Segundo os pesquisadores, infecção do vírus em células-tronco humanas resulta em uma drástica alteração na expressão das proteínas desse tipo celular. Todas as proteínas identificadas nesse processo foram comparadas com as informações de um banco de dados específico de patologias humanas, para verificar quais delas também são encontradas em outras doenças neurológicas.

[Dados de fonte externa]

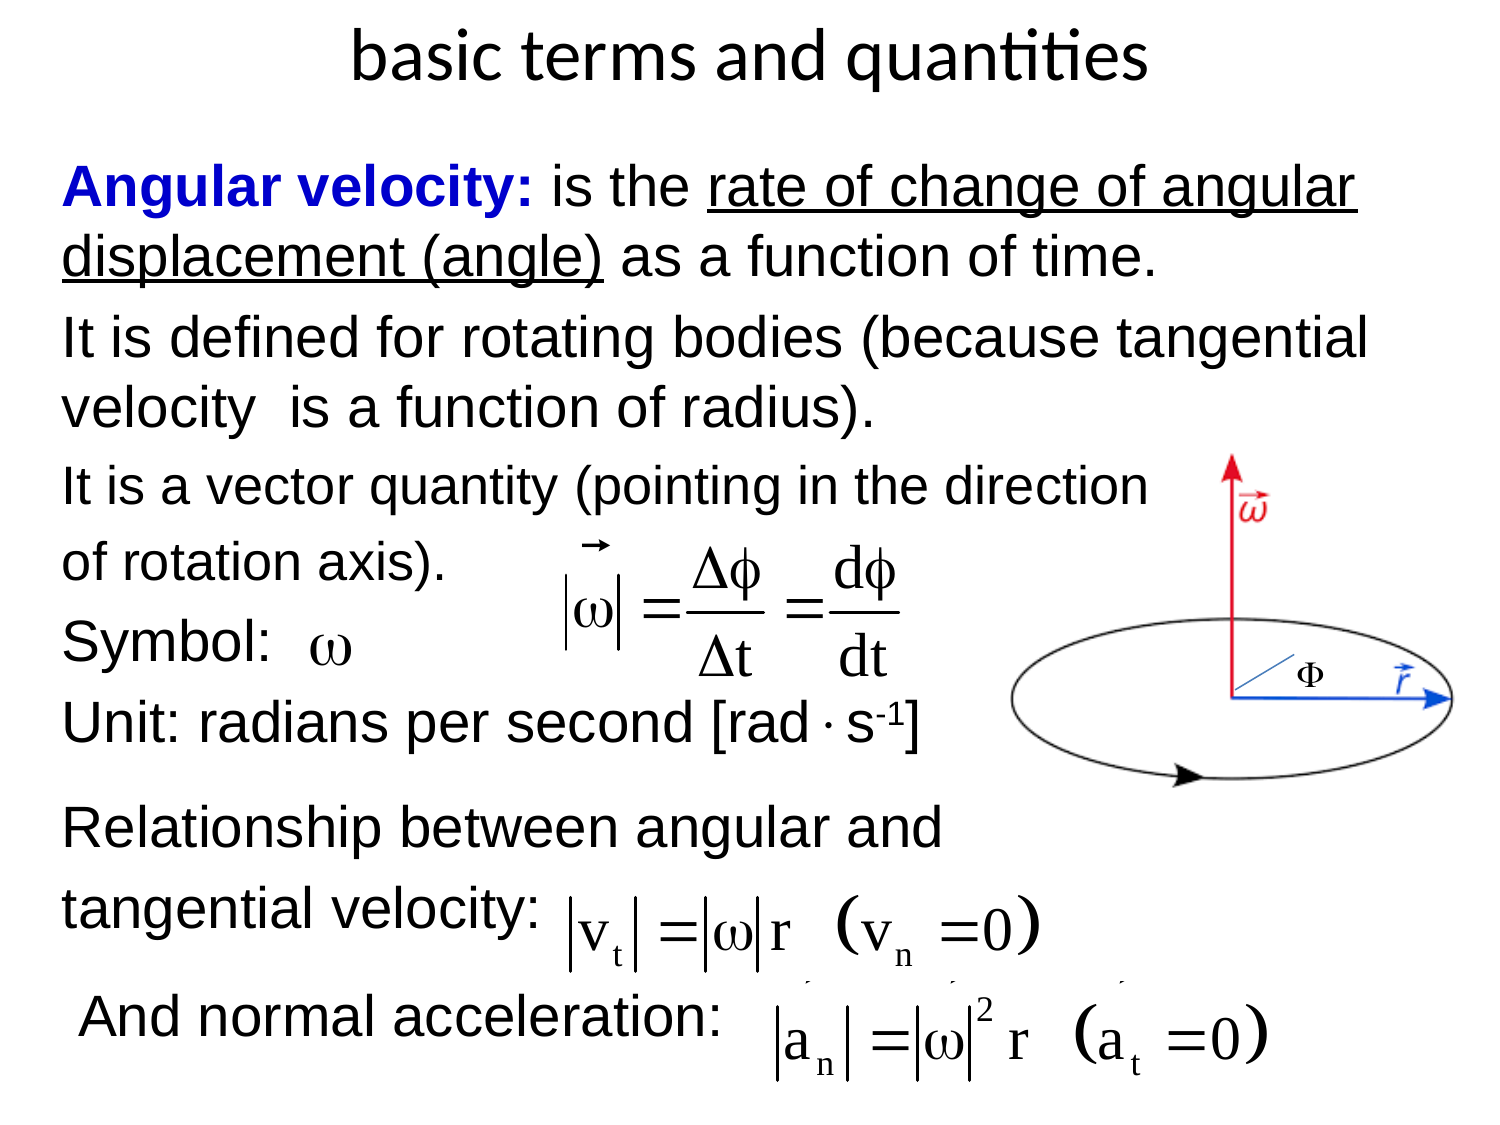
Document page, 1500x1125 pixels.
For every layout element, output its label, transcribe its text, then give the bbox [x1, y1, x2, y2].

subtitle Angular velocity: is the rate of change of angular displacement (angle) as a function of time. It is defined for rotating bodies (because tangential velocity is a function of radius). It is a vector quantity (pointing in the direction of rotation axis). Symbol: Unit: radians per second [rads-1] Relationship between angular and tangential velocity: And normal acceleration: [46, 140, 1477, 1125]
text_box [558, 882, 1049, 987]
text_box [1291, 655, 1332, 694]
title basic terms and quantities [0, 0, 1500, 102]
picture [1010, 453, 1460, 809]
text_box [765, 981, 1277, 1096]
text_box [299, 609, 361, 682]
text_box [1234, 654, 1292, 691]
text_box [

Os cientistas procuraram por correlações com 30 distúrbios diferentes, tendo identificado 74 proteínas implicadas em 16 neuropatologias (das quais, seis já eram associadas à infecção por zika, como a microcefalia e a epilepsia).

O maior número de proteínas atribuídas a patologias já associadas a esse vírus foi encontrado na microcefalia, com 13 proteínas em comum. Já entre as enfermidades não previamente relacionadas àquela infecção, então a esclerose lateral amiotrófica, com 23 proteínas, seguida pela esquizofrenia (14), pela doença de Alzheimer (7) e pelo Parkinson (7).

“Além disso, esse link molecular pode embasar um rastreamento clínico preventivo dos indivíduos infectados, não só crianças, mas também adultos. Muitas pessoas, principalmente crianças nascidas a partir de 2015 e que foram infectadas por zika durante a gestação, estão atualmente sob acompanhamento médico para avaliação da extensão, ao longo do desenvolvimento, dos danos neurológicos ainda desconhecidos”, esclarece Silva.

Sobre o vírus da zika

A recente epidemia do vírus da zika ocorrida no Brasil foi primeiramente associada com o surto de microcefalia em recém-nascidos, em 2015, principalmente na Região Nordeste. Posteriormente, a Organização Mundial da Saúde (OMS) declarou estado de emergência global com a constatação da rápida disseminação desse vírus e o relato crescente de problemas neurológicos congênitos em diversos países ao redor do mundo.

Com a intensificação dos estudos, outras complicações neurológicas, como a síndrome de Guillain-Barré e a epilepsia, foram associadas como consequência da infecção desse vírus, transmitido principalmente pela picada do mosquito Aedes aegypti.